Ethiopia has urged Boeing to review its flight control technology after a preliminary report found that the pilot flying the doomed flight was not at fault when the plane crashed.
Ethiopian investigators found that pilots on the Boeing 737 Max flight, which crashed and killed all 157 on board, followed all correct procedures but were unable to control the flight.
“The crew performed all the procedures repeatedly provided by the manufacturer but was not able to control the aircraft,” Transport Minister Dagmawit Moges told a news conference today while presenting the outlines of a preliminary report, which is expected to be published in full by Friday.
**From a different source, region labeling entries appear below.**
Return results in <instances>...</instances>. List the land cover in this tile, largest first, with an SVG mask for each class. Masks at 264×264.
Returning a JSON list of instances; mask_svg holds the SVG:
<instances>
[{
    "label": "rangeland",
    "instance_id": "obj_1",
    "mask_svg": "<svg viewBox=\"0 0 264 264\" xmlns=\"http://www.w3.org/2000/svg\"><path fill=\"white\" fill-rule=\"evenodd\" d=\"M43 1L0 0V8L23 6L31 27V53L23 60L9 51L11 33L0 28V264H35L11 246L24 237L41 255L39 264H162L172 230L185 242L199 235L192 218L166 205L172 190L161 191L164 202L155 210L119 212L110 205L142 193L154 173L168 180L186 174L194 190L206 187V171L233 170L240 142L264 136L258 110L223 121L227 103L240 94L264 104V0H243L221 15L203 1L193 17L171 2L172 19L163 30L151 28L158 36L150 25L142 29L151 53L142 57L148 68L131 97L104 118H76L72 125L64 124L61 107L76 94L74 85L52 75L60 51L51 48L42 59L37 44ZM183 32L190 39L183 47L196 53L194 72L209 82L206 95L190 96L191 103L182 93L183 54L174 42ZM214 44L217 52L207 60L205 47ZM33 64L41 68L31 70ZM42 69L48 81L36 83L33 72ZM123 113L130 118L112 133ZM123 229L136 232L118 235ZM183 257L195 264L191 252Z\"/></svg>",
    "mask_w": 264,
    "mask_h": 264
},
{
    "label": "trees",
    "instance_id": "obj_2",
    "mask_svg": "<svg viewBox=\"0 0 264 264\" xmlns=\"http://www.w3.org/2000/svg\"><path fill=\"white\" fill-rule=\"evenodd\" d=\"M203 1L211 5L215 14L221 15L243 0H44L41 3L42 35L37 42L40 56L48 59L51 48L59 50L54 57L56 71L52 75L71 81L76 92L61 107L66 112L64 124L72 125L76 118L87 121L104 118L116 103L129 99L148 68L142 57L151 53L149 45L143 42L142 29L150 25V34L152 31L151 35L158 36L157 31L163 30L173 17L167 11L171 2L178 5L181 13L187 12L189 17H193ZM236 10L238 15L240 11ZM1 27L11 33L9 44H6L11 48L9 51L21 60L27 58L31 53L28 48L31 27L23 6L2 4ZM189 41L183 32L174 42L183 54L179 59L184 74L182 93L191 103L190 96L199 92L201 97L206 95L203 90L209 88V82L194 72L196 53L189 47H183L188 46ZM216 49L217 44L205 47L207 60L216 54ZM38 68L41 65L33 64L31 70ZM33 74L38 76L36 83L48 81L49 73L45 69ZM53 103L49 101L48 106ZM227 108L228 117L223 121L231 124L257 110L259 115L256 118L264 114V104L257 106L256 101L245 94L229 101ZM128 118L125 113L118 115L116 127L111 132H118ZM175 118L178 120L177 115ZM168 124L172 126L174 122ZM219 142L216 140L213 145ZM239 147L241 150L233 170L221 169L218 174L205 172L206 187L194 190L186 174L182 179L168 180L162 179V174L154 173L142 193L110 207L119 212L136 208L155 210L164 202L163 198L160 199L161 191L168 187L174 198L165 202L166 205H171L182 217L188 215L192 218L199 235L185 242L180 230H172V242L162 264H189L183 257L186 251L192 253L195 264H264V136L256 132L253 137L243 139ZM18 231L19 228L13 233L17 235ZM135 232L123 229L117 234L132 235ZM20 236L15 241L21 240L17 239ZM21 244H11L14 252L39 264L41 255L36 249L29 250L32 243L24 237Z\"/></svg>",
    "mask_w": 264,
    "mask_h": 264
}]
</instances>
She added: “Since repetitive uncommanded aircraft nose down conditions are noticed … it is recommended that the aircraft control system shall be reviewed by the manufacturer."
Since the crash earlier this month, Boeing has grounded its entire global fleet of the 737 Max aircraft.
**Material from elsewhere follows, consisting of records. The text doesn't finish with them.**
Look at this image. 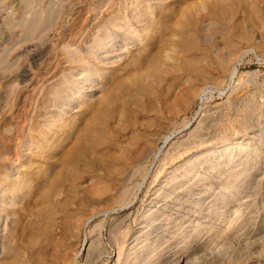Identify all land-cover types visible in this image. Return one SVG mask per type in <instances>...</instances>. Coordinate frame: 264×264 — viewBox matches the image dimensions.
I'll return each mask as SVG.
<instances>
[{
    "label": "rangeland",
    "instance_id": "rangeland-1",
    "mask_svg": "<svg viewBox=\"0 0 264 264\" xmlns=\"http://www.w3.org/2000/svg\"><path fill=\"white\" fill-rule=\"evenodd\" d=\"M205 1L209 0H166L169 6L164 14L174 10L170 24L175 27L181 17L185 18L186 10L194 15L199 13L200 19L205 13ZM136 3V0H0V173L12 169L10 178L14 179L21 164L30 160L42 163L43 159H38L36 153L35 157L32 155L42 139H50L57 116L63 117L65 125L57 133L61 138L59 152L73 145L89 115L87 105L98 99L110 79L96 84L89 93H94L93 96L71 101L72 93L82 87L88 76L102 74L105 65L99 46L111 33L119 32L118 27L112 26L113 21L125 14L136 21L130 15L137 9ZM127 4L129 9L124 7ZM155 11L158 13L159 9ZM228 12L227 18L234 16V39L241 46L236 54L238 73L231 88L229 78L221 77L207 85L199 100L185 101V110L177 118L184 119L185 123L170 134L168 145L163 140L157 142L154 154L126 184L122 182L123 173L117 171L123 162L121 155H116L118 143L137 145L144 143L145 138L142 133L141 139L130 131L124 136L117 135L116 131L130 117L129 122H134L150 119L155 114L141 115L134 104H119L123 112L116 113L110 123L112 131L108 133L110 143L115 146L105 143L94 147L87 141L91 149L97 150L87 158L93 166L88 164L83 175L72 177L59 187L57 197L67 201L69 210L81 204L77 217L88 221L84 227L81 222L76 246L67 249L70 258L61 251L53 264H76L75 253L78 261H83L86 238L96 239L98 256L93 264H115L118 262L116 238L124 234L120 264H184L185 261L188 264H264V16L250 6V0L242 1L241 7L236 5ZM34 17L39 19V27L30 33L22 24ZM158 26L155 24V31ZM168 30L170 34L171 27ZM242 31L253 35L247 44L237 36ZM123 36L119 35L117 40ZM178 38L169 39V46ZM177 51H169L168 47V53H160L162 61L175 63L179 59ZM134 71L136 67L130 63L114 76H128ZM162 78L156 98L142 96L146 105L152 99L159 106L174 100L178 88L173 87L181 80L173 71ZM148 82L147 78L144 84ZM167 88H171V93ZM131 93L135 91L132 89ZM79 111V118L68 132L65 128L70 126L69 117ZM198 120L206 128L199 149L175 148L174 144L184 139ZM246 120L251 124L248 130L243 128ZM227 145L232 148L225 154L223 149ZM197 156L199 161L192 162L191 158ZM108 163L112 167L106 176L105 169L100 167ZM191 164L200 171L199 180L193 170L182 187L180 184L172 187L178 195H170L165 189L167 180L183 178ZM102 184L108 188L100 194ZM43 188L41 181L17 200L14 209L5 210L10 215L6 229L12 232L13 244L22 246L21 234L37 220ZM2 227L3 218L1 232ZM44 242L37 243L34 249Z\"/></svg>",
    "mask_w": 264,
    "mask_h": 264
},
{
    "label": "bare ground",
    "instance_id": "bare-ground-1",
    "mask_svg": "<svg viewBox=\"0 0 264 264\" xmlns=\"http://www.w3.org/2000/svg\"><path fill=\"white\" fill-rule=\"evenodd\" d=\"M136 1H138V3H136L137 9L130 14L136 21L131 20L132 18H129V14L123 15L122 18H118L115 21L112 20V26L118 27L119 32L111 33L108 39L99 46V55L105 65L103 71H101L102 74H99L98 77L88 76V80L83 82L82 87L80 89H74L72 93L71 101L77 98H85L88 95H92L89 93L96 84L103 80L108 81L110 79L109 83H106L107 85L102 89L98 99L87 105L89 115L79 130V133H77L73 145L69 149L59 152V141H61V138L57 133L61 132L65 125L63 123V117L57 116L55 118L56 124L53 126L54 131L50 134V139H42L38 143V146H36L32 155V157H35L36 153L38 159H43L42 163L36 164L33 160H30L29 163L21 164L14 179L10 178L12 176V169L0 173V220L3 218V230L2 232L0 230V264H53L61 251L62 254H66V256L70 258L67 249L76 246L80 234L81 222L84 227L88 218L82 220L80 217H77L81 204L69 210L70 207L67 201H62L63 199L60 200L61 198L59 199L57 197L59 196V187L64 181L72 180V177L77 175H83V173L86 172V166H93L91 161L87 158L89 157V153H96L97 150L91 149L87 141H90L89 143L94 147L105 143L109 147L115 146L110 143L111 137H109L108 133L112 131L110 127L112 119H114L116 113L121 110L122 105L119 107V104L132 103L141 115H145V113L148 112H153L155 114V117L152 116L150 119L149 117L148 119L146 118L147 120L141 118L142 120L138 119L134 122H129L130 117L128 123L121 125L118 131H116L117 135L120 136H124L130 131L137 138L142 133L145 138L144 143H138L137 145L135 142H132L130 145L118 143L120 148L116 155H121L120 160H123V162L117 167V171H119L120 174L123 173L122 182L126 184L133 178L135 172L145 165L148 158L154 154L157 142L163 140L164 145H168L170 134L175 132L181 123H185L184 119L181 121L177 120L179 113L185 110V101L193 102L195 99L199 100V96L208 88L207 85L211 84L210 82L212 80L221 77L227 76V78H229V89L231 88L238 73L239 59L236 54L241 46L238 41L234 39L235 35L233 34V30L236 26L234 16L227 18V15L229 13L228 11L235 9L236 5L241 7L242 1L245 0H236V4L232 0L205 1L203 4L205 13L200 19L199 13L198 15H194L192 11L186 10L183 13L185 18L181 17L175 27H173L174 24H170V18L174 10L172 9L169 13H166L167 16L164 14L169 6V4H165L166 0ZM250 6L261 12V15L264 16V0H250ZM124 7L130 8L128 4ZM157 8L159 9L158 13L155 11ZM43 19L44 18H42V20ZM38 20H36V17L26 19L22 25H24L26 31L30 33L35 32L39 27ZM42 20L41 22H43ZM144 20H146L145 23L143 22ZM155 24H159V26L156 27L157 31H155L154 28ZM262 24L264 27V20ZM169 26L171 27L170 34H168ZM202 28L204 29L203 34H200ZM119 35L125 36L117 40ZM237 36L243 39L244 44H247L253 38V35L245 31H242L241 34L239 32ZM175 37L179 38L173 41L174 45L171 44L169 46V39ZM130 44H133V46L130 47ZM168 47L169 51L172 49L174 51L178 50L177 52H179V54L176 52L179 59L173 64L166 60L162 61L160 56L161 52L168 53ZM129 61L132 67H136V71L128 76H114L119 69L126 68V66L130 64ZM171 71L181 80V82L179 81V84L174 87L172 81L170 82L173 88H178L174 93L175 95L173 94L174 100L172 102H167L165 105L163 104L165 102H163L162 104L164 106H159L158 103L155 104L157 101L156 99V101L153 102L154 100L150 98L152 99V103L149 102L148 104L150 105H146L147 103L145 104L142 96L145 94L144 96L149 95L150 97L156 98L159 93V86L164 81L162 76L170 74ZM147 78L149 82L145 85L144 81ZM166 87L163 85V88ZM171 88L167 89L170 90ZM132 89L135 93H131ZM168 90L167 92H169ZM165 94L167 93L165 92ZM171 98L172 97H170V99ZM89 99H91V97ZM162 99L163 98H161V100ZM166 100H169V97ZM69 105L70 104H68V107ZM127 110L130 111L129 109ZM80 114L81 112L79 111L71 115L68 122L70 126L65 129L71 128L76 123ZM57 115H59V113ZM129 116L130 114L128 117ZM50 124H53V122H50ZM243 128L246 130L251 128L249 121L246 120L243 122ZM204 129H206L205 126L198 120L186 137L174 144L175 148L183 147L182 149L186 150L198 147L199 149V144L203 143L202 137H204ZM231 148L232 147L229 145L225 146L223 153L226 154ZM112 159L115 158L112 156ZM112 159H110V161H112ZM116 160L120 161L119 158H116ZM191 160L192 162L199 161V156L193 159L191 158ZM189 161L190 160H188V162ZM128 163L130 166L127 165ZM108 164L109 165L104 168L100 167V169H105L106 176L109 175H107V173L111 172L112 167V163ZM194 166V164H191L189 170L184 173L185 176L183 178L175 179L170 177L167 180L165 189L170 195H178L177 191L172 187L175 184H180L179 186L182 187L193 170L196 172L194 177L196 180H199L200 171L198 172L197 167ZM133 167H135L134 170L132 169ZM179 167L177 166V168L171 169L169 174L173 173V171L177 170ZM117 179L116 177L114 180ZM41 181L44 188L39 208H37L36 211L37 220L31 223L29 228L21 234L20 239L22 246L17 243L13 244L12 232H8L6 229L8 217L10 215L9 213L7 215L5 210L11 207V209H14L13 206L16 204L17 200L22 199L31 187L38 183L40 184ZM107 188L108 186H106V184H102L100 194H103ZM128 189L127 187L125 188L126 193H128ZM167 202L169 201L167 200ZM2 214L4 217H2ZM88 233H90V230ZM55 234H59V236ZM124 237L125 234L119 235L116 238L118 262L115 264H120L119 259L123 256ZM95 240L85 239L84 246L86 255L83 261H78L75 253L73 260L75 261L76 259V264H93V260L98 256V253H96ZM40 241L45 242L39 248L34 249L35 245ZM188 263L189 261L184 262V264ZM192 264L197 263L193 262Z\"/></svg>",
    "mask_w": 264,
    "mask_h": 264
}]
</instances>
Ethiopian Airlines group chief executive Tewolde GebreMariam said the flyer was proud of the pilots in charge of the flight.
“All of us at Ethiopian Airlines are still going through deep mourning for the loss of our loved ones,” he said.
“We are very proud of our pilots’ compliances to follow the emergency procedures and high level of professional performances in such extremely difficult situations.”
Boeing has unveiled a software patch for the 737 Max after fatal crashes in Indonesia and Ethiopia.
The plane’s anti-stall system has been seen as a possible factor in the disasters.